British applied mathematician

Gerald Russell Wickham (8 November 1943 – 24 December 1995) was a British applied mathematician known for his influential contributions to wave propagation, elastodynamics, and ultrasonic non-destructive evaluation (NDE). He spent most of his academic career at the University of Manchester before becoming Professor of Mathematics at Brunel University in 1995.

==Early life and education==
Wickham was born in Hampshire, England, and attended Brockenhurst Grammar School. He studied Technological Mathematics at the University of Surrey, earning a B.Sc. in 1966. He completed his Ph.D. in 1970 under R. Shail with a thesis titled Some boundary effects in continuum mechanics.

==Academic career==
In 1969, Wickham joined the Department of Mathematics, University of Manchester, where he remained for over 25 years. He played a major role in departmental development, including early computerisation efforts. In 1995, he was appointed to a Chair of Mathematics at Brunel University.
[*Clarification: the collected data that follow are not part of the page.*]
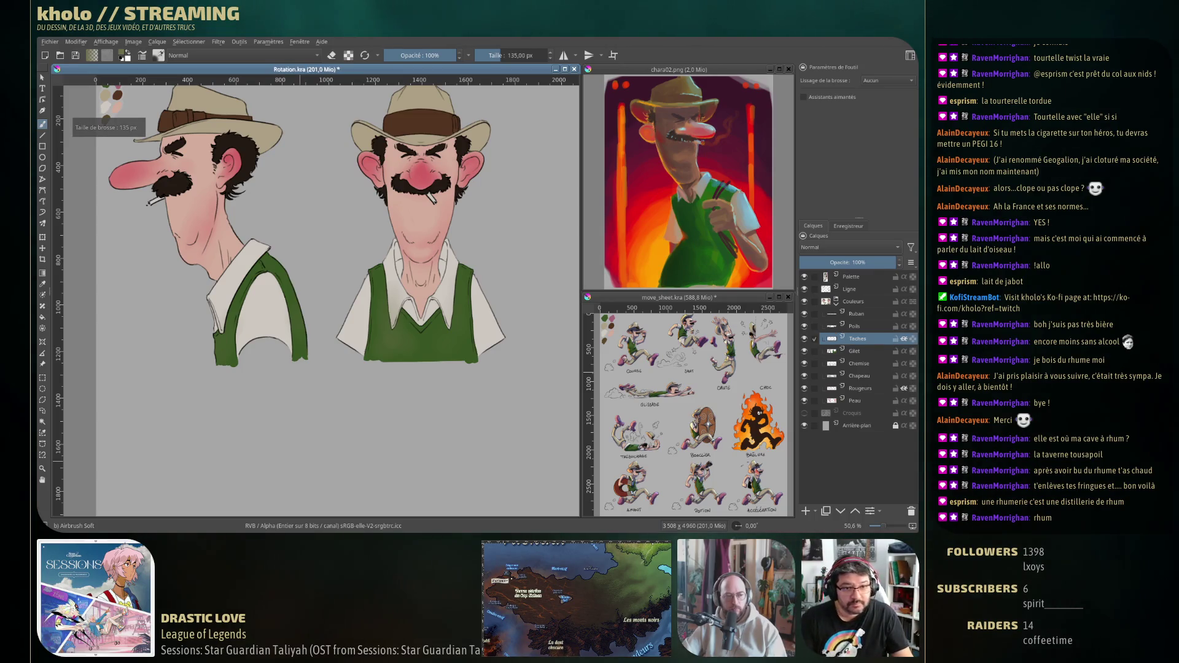
{"action": "left_click", "coordinate": [860, 363]}
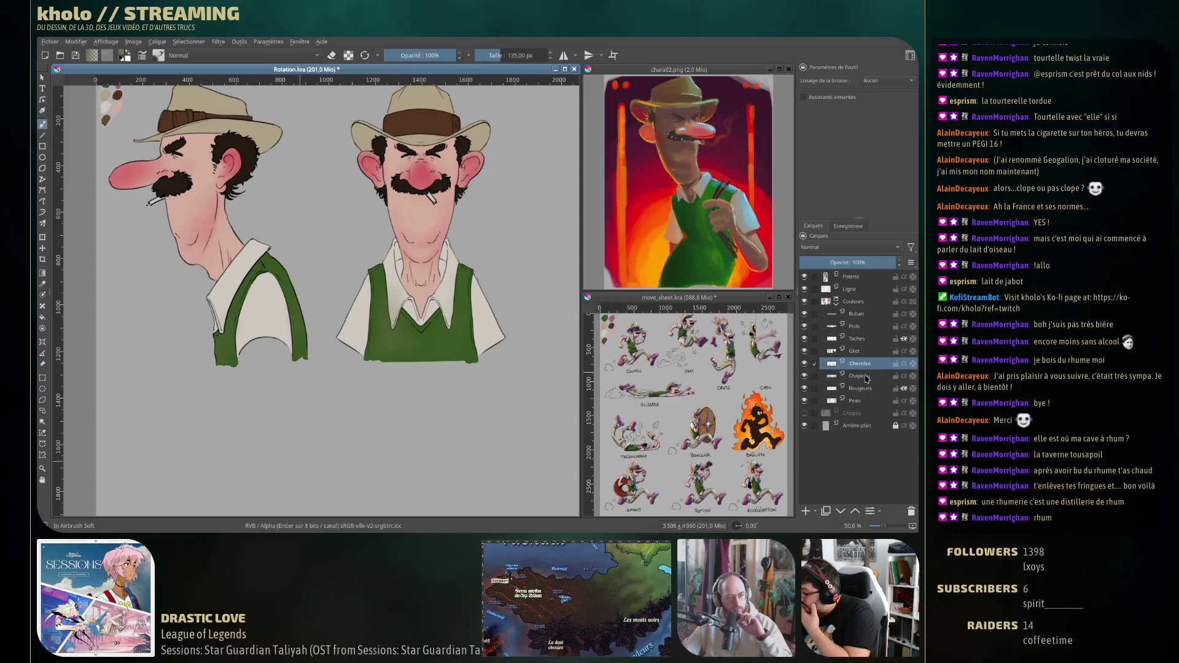
Add an empty layer above Chemise and choose a pinkish-red in the pop-up palette.
{"action": "left_click", "coordinate": [807, 510]}
{"action": "left_click", "coordinate": [485, 317], "text": "ctrl"}
{"action": "right_click", "coordinate": [380, 313]}
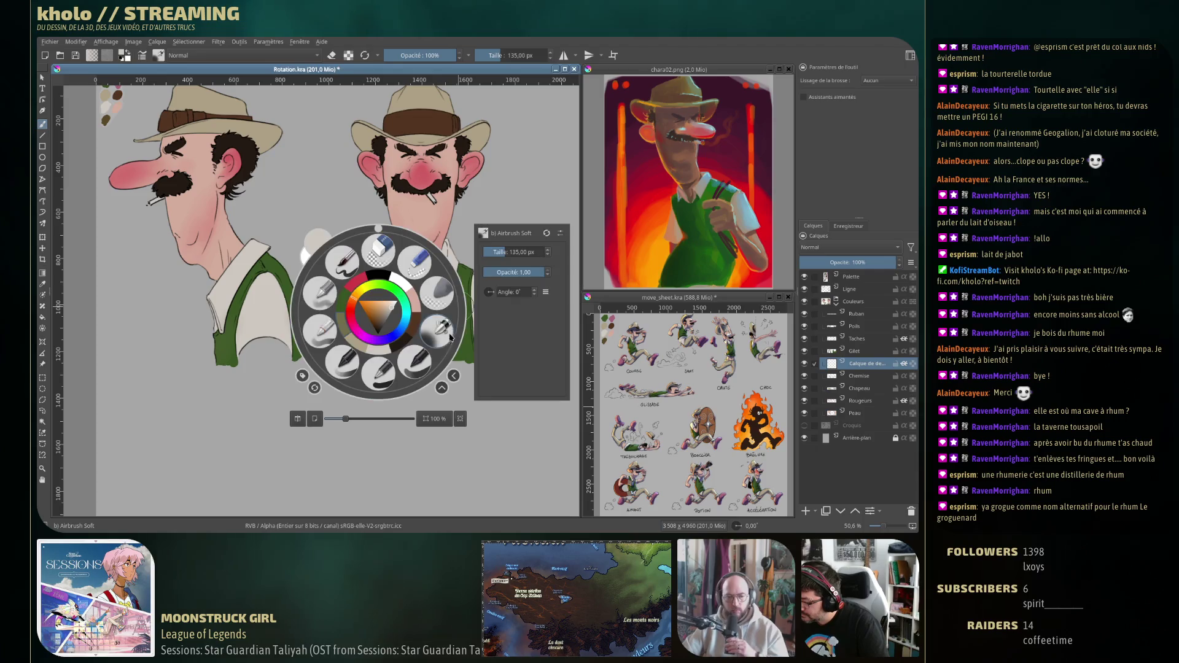
{"action": "left_click", "coordinate": [354, 304]}
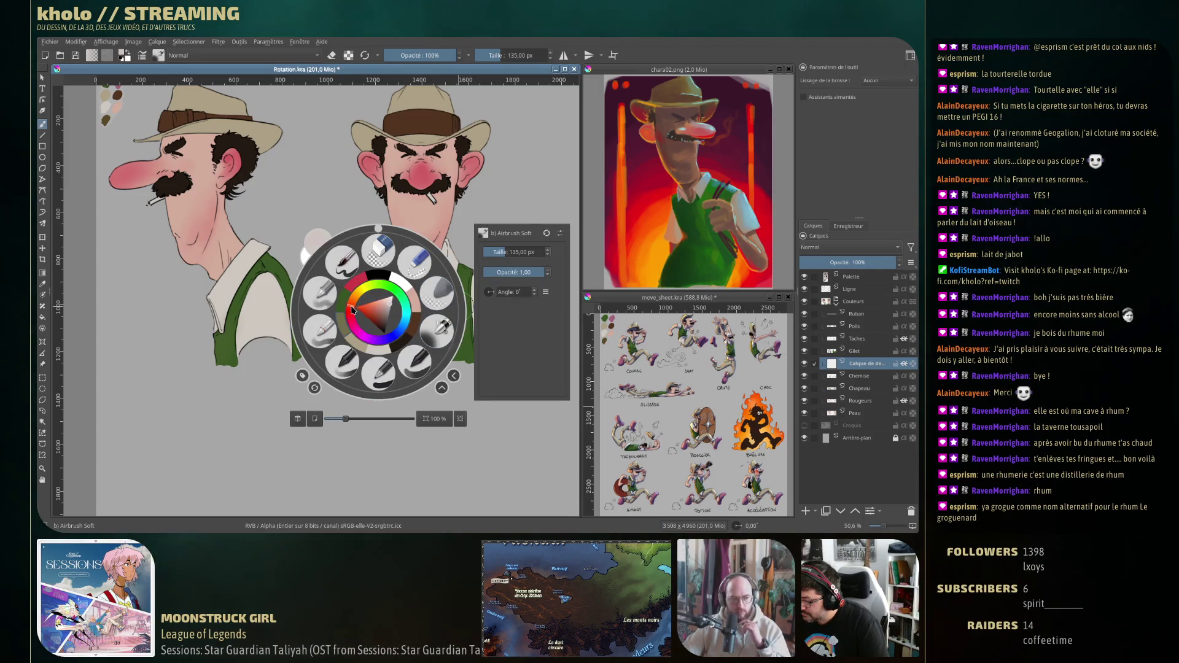
{"action": "left_click", "coordinate": [388, 310]}
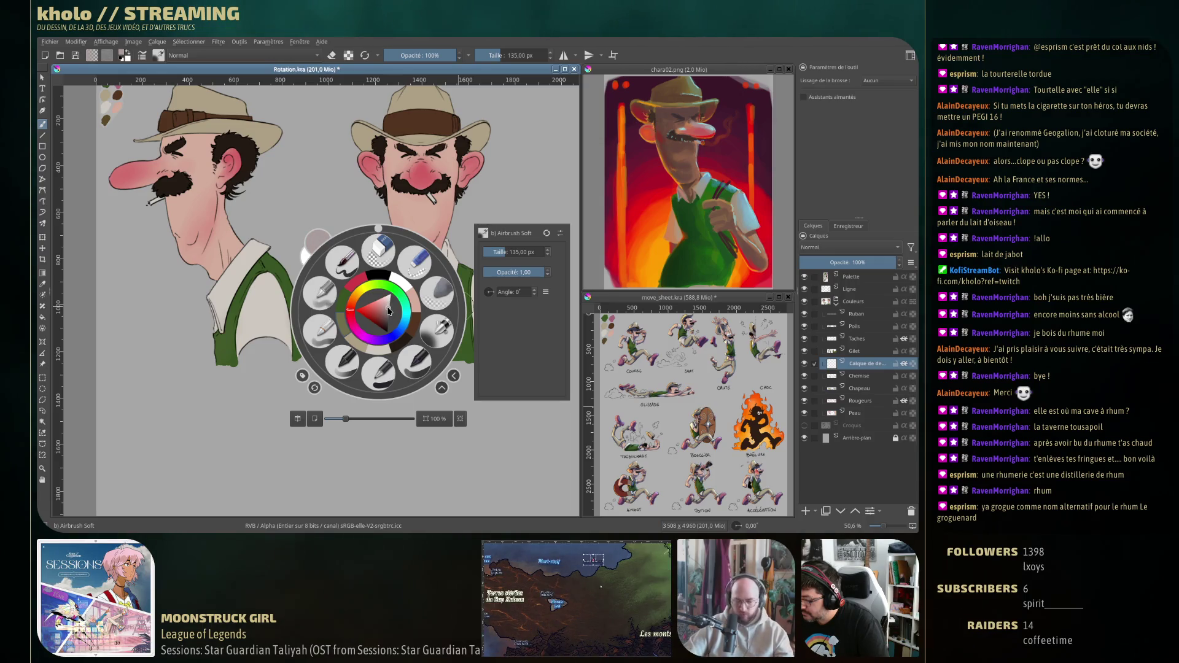
{"action": "left_click", "coordinate": [256, 399]}
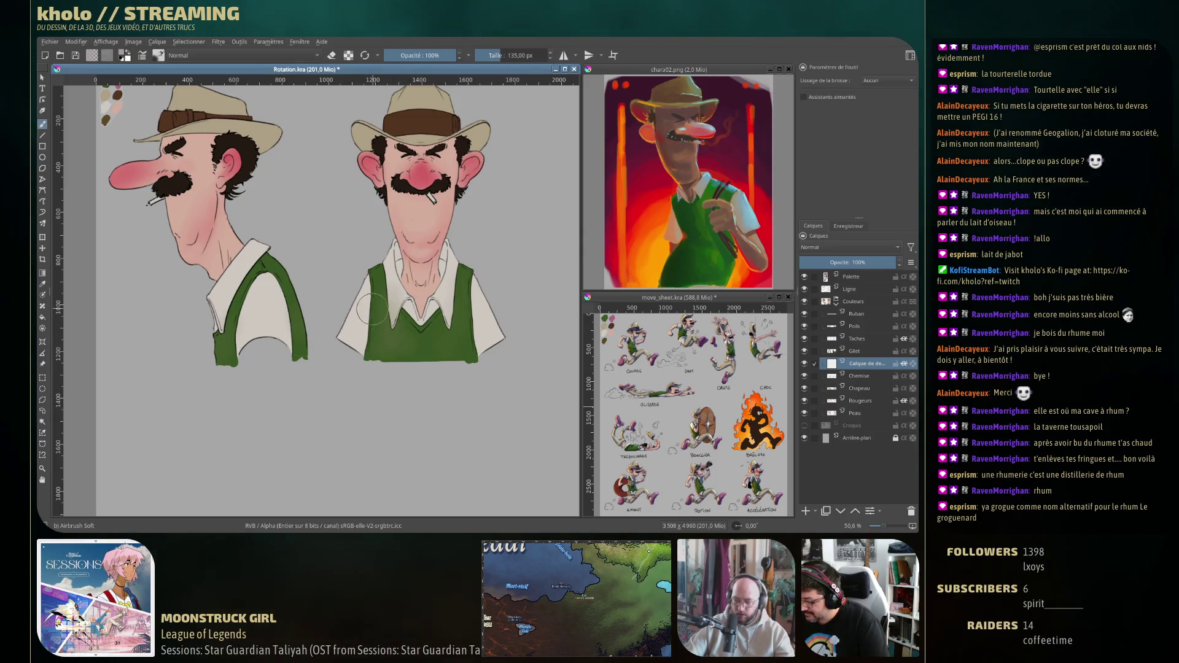
Shrink the airbrush to 49 px, dab faint smudges on the front shirt, and erase the excess.
{"action": "left_click_drag", "start_coordinate": [370, 334], "coordinate": [346, 367]}
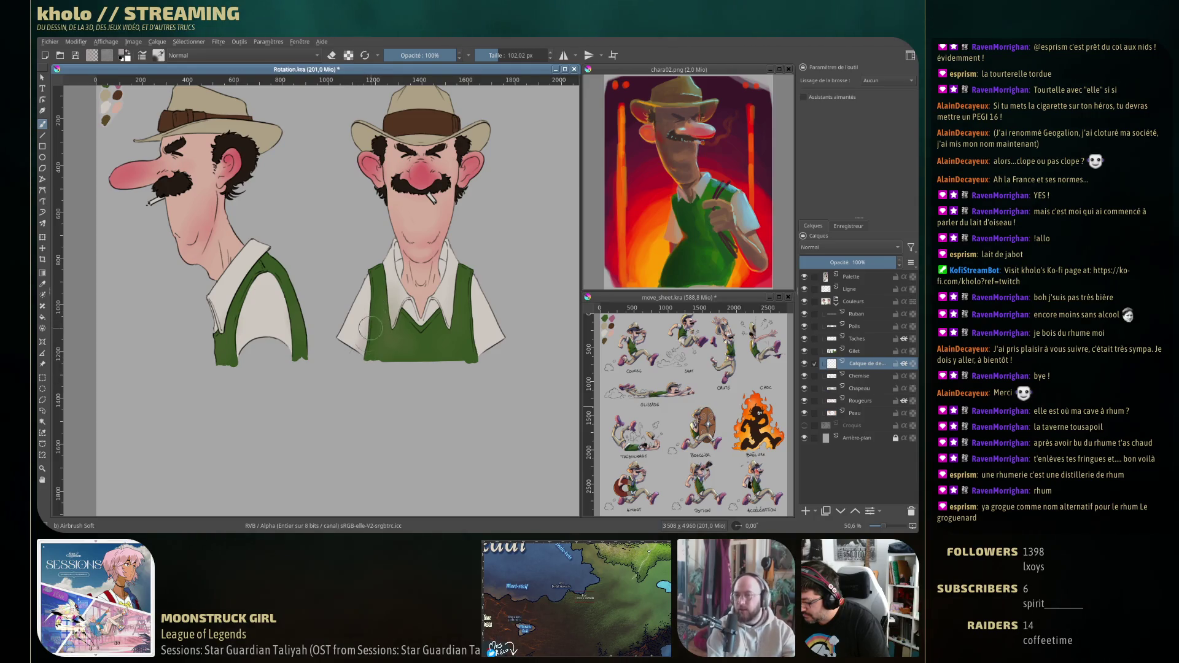
{"action": "left_click_drag", "start_coordinate": [470, 331], "coordinate": [470, 317]}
His colleagues described him as highly sociable and enthusiastic about collaboration: "his gregariousness was legendary: he loved conferences as much (if not more) for their social interaction as for their technical proceedings."

==Research contributions==
===Ultrasonic non-destructive evaluation===
Wickham was internationally recognised for his work on elastic wave scattering and ultrasonic inspection. He collaborated extensively with the UK Central Electricity Generating Board (CEGB) and later Nuclear Electric, contributing to theoretical models used in safety assessments for nuclear reactors, including Sizewell B.

His research included:
- modelling ultrasonic transducers
- scattering from smooth and rough cracks
- wave propagation in anisotropic and grainy materials
- development of "crack Green's functions" for diffraction problems

"This work inspired the development of the CEGB’s theoretical model for the ultrasonic non-destructive testing of smooth cracks."

===Collaborations===
Wickham collaborated with several prominent researchers, including:
- I.D. Abrahams (matrix Wiener–Hopf factorisation; anisotropic media)
- J.G. Harris (imperfect interfaces)
- A.N. Norris (structural acoustics; resonators)
- Zhiming Sun (inverse problems)

He spent his sabbatical year (1991–1992) at the Ames Laboratory, Iowa State University, working on inverse scattering.

===Publications===
Wickham authored or co-authored more than 40 research papers in journals such as Proceedings of the Royal Society A, Wave Motion, Journal of the Acoustical Society of America, and Journal of Elasticity. A complete list appears in the appreciation article.

==Other activities==
Outside academia, Wickham advised Granada Television on mathematical recreations and puzzles. He contributed to the design of several game shows, most notably The Krypton Factor, and co-authored two popular puzzle books.

==Death==
Wickham died suddenly on 24 December 1995 from brain haemorrhages at the age of 52. He was survived by his wife Sue and their two children. His colleagues wrote that "to all of us who knew him, it was his influence on our own endeavours that will remain."

==Selected publications==
- Shail, R.; Wickham, G.R. (1972). "The torsional oscillations of a rigid spherical inclusion embedded in an elastic stratum". Journal of Elasticity.
- Wickham, G.R. (1981). "The diffraction of stress waves by a plane finite crack in two dimensions". Proceedings of the Royal Society A.
- Martin, P.A.; Wickham, G.R. (1983). "Diffraction of elastic waves by a penny-shaped crack". Proceedings of the Royal Society A.
- Norris, A.N.; Wickham, G.R. (1993). "Elastic Helmholtz resonators". Journal of the Acoustical Society of America.